Consider this example: if you sold shoes and “everybody” was your client, do you think a young child would run up to a retired person and ask them where they got their shoes? Of course not! But a child in the playground will notice another person’s shoes and that night will claim that the only way they’ll be accepted among their peers is by wearing the same shoes. And the next day, mom or dad will go and buy the shoes.
That’s the strength of having a great niche.
How to pick a niche
So how do you pick a niche? We’ll go through a very specific to-do list shortly, but here are some tips:
- Choose a niche with a lot of influence: children influence each other and their parents. Babies are very influential even though they can’t talk.
- Choose a niche with money to spend: Although children do not earn money, they have money to spend – their parents’ money! Retired people are another group that has money to spend. People who have just made a major purchase (like their first home, for example) do not have nearly as much money to spend.
- Choose a niche that spends time with each other: marketing to hermits probably won’t help your web business. But marketing to soccer moms will… soccer moms hang out with other soccer moms while their children are playing on the field.
- Choose a niche that you understand well: you’ll be more likely to identify with that niche if you do.
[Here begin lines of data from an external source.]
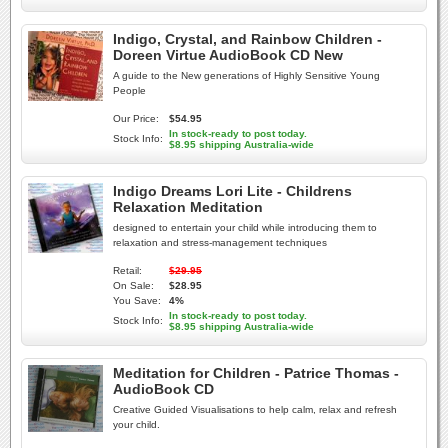
Indigo, Crystal, and Rainbow Children -
Doreen Virtue AudioBook CD New
A guide to the New generations of Highly Sensitive Young
People
Our Price:
$54.95
In stock-ready to post today.
Stock Info:
$8.95 shipping Australia-wide
Indigo Dreams Lori Lite - Childrens
Relaxation Meditation
designed to entertain your child while introducing them to
relaxation and stress-management techniques
Retail:
$29.95
On Sale:
$28.95
You Save:
4%
In stock-ready to post today.
Stock Info:
$8.95 shipping Australia-wide
Meditation for Children - Patrice Thomas -
AudioBook CD
Creative Guided Visualisations to help calm, relax and refresh
your child.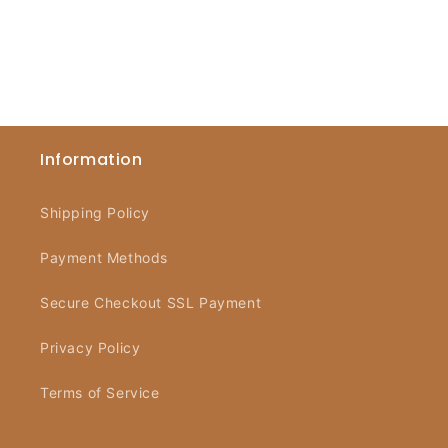
Information
Shipping Policy
Payment Methods
Secure Checkout SSL Payment
Privacy Policy
Terms of Service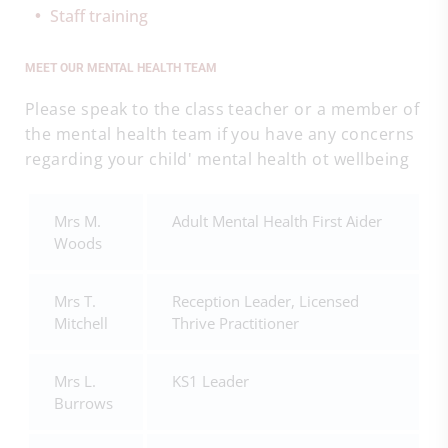
Staff training
MEET OUR MENTAL HEALTH TEAM
Please speak to the class teacher or a member of
the mental health team if you have any concerns
regarding your child' mental health ot wellbeing
Mrs M.
Adult Mental Health First Aider
Woods
Mrs T.
Reception Leader, Licensed
Mitchell
Thrive Practitioner
Mrs L.
KS1 Leader
Burrows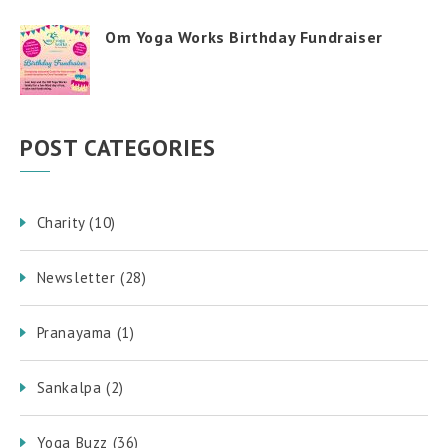
Om Yoga Works Birthday Fundraiser
POST CATEGORIES
Charity
(10)
Newsletter
(28)
Pranayama
(1)
Sankalpa
(2)
Yoga Buzz
(36)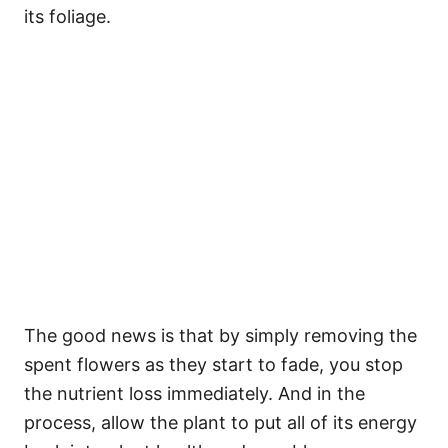
its foliage.
The good news is that by simply removing the
spent flowers as they start to fade, you stop
the nutrient loss immediately. And in the
process, allow the plant to put all of its energy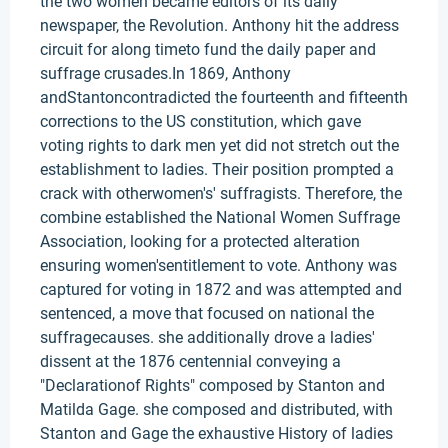
the two women became editors of its daily
newspaper, the Revolution. Anthony hit the address
circuit for along timeto fund the daily paper and
suffrage crusades.In 1869, Anthony
andStantoncontradicted the fourteenth and fifteenth
corrections to the US constitution, which gave
voting rights to dark men yet did not stretch out the
establishment to ladies. Their position prompted a
crack with otherwomen's' suffragists. Therefore, the
combine established the National Women Suffrage
Association, looking for a protected alteration
ensuring women'sentitlement to vote. Anthony was
captured for voting in 1872 and was attempted and
sentenced, a move that focused on national the
suffragecauses. she additionally drove a ladies'
dissent at the 1876 centennial conveying a
"Declarationof Rights" composed by Stanton and
Matilda Gage. she composed and distributed, with
Stanton and Gage the exhaustive History of ladies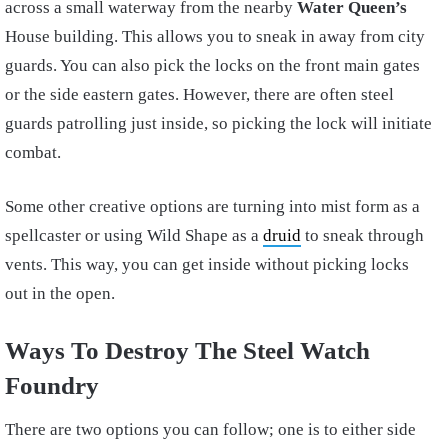
across a small waterway from the nearby
Water Queen’s
House building. This allows you to sneak in away from city
guards. You can also pick the locks on the front main gates
or the side eastern gates. However, there are often steel
guards patrolling just inside, so picking the lock will initiate
combat.
Some other creative options are turning into mist form as a
spellcaster or using Wild Shape as a
druid
to sneak through
vents. This way, you can get inside without picking locks
out in the open.
Ways To Destroy The Steel Watch
Foundry
There are two options you can follow; one is to either side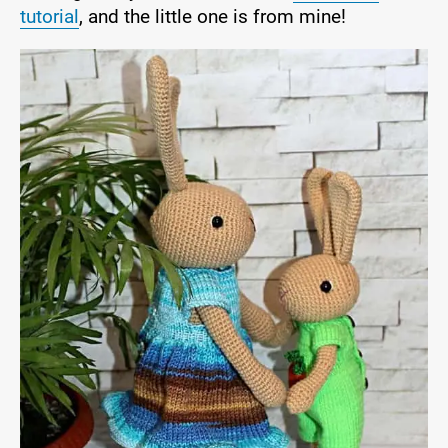
tutorial
, and the little one is from mine!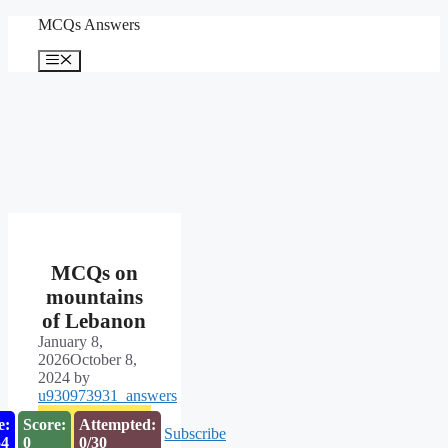
Skip
MCQs Answers
to
content
Menu
MCQs on
mountains
of Lebanon
January 8,
2026
October 8,
2024
by
u930973931_answers
e:
Score:
Attempted:
Subscribe
53
0
0/30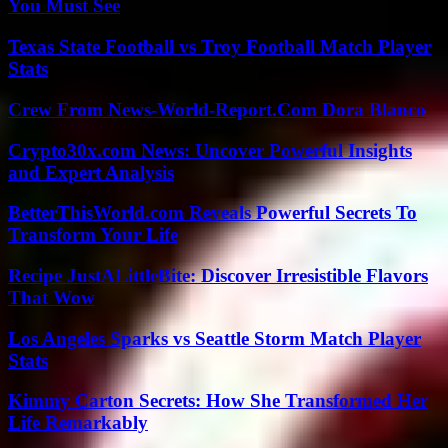
You Must See
Texas State Football vs Troy Football Match Player
Stats
Crew From News-World-Report.Com Dora Blanco
Crypto30x.com News: Uncover Powerful Insights
and Expert Analysis
BetterThisWorld.com Reveals Powerful Secrets To
Transform Your Life
Recipe JustALittleBite: Discover Irresistible Flavors
That Wow
Los Angeles Sparks vs Seattle Storm Match Player
Stats
Kimmy Carton Secrets: How She Transformed Her
Life Remarkably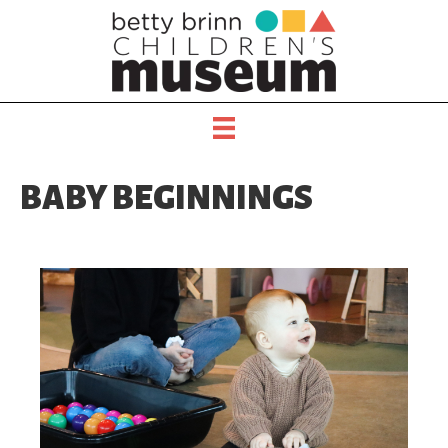
BABY BEGINNINGS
Knowing your clientele very well will help in your marketing efforts.
- Choose a niche that you’re excited about: there’s no use in selling products to babies if you don’t like babies… even if they are a lucrative niche. People will detect your disdain and do business elsewhere.
Identifying your niche
Now it’s time to start identifying your niche. You’ll probably want a pen and paper for this task.
Write down several niches that you belong to. Some day you might want to start a business for someone in a different niche than you belong to, but this is a good place to start. Here are some questions to help you get started:
- What is my gender, age, and ethnic background?
- Am I a homeowner or do I rent?
- Do I like to travel?
- What is my average income?
- Do I have children? What are their ages?
- What hobbies do I have?
(businesses choose these small niches, also called “target markets” to sell to. The smaller the niche, the greater likelihood of success).
It isn’t unusual to have a specific niche of (for example) white, married businessmen, ages 29-45, with an average income of $45000 who own their own homes and have 1 child. That’s a very specific niche!
Now the task gets harder: narrow your niche. Trust us on this one… narrow it further. It is very unlikely that you will lose out because of a narrow niche and most people find that the narrower their niche, the better! How can you narrow it?
If you have not specified a gender, be bold and market just to one gender. (Female auto mechanics, for example, is a fantastic niche with a lot of potential… don’t make the mistake of thinking that just because there aren’t very many female auto mechanics you’re going to limit your business.
You will likely sell more products because you advertise only to female auto mechanics!). As you gain experience, you’ll learn why narrowing your niche is so important and how you can market effectively to that niche.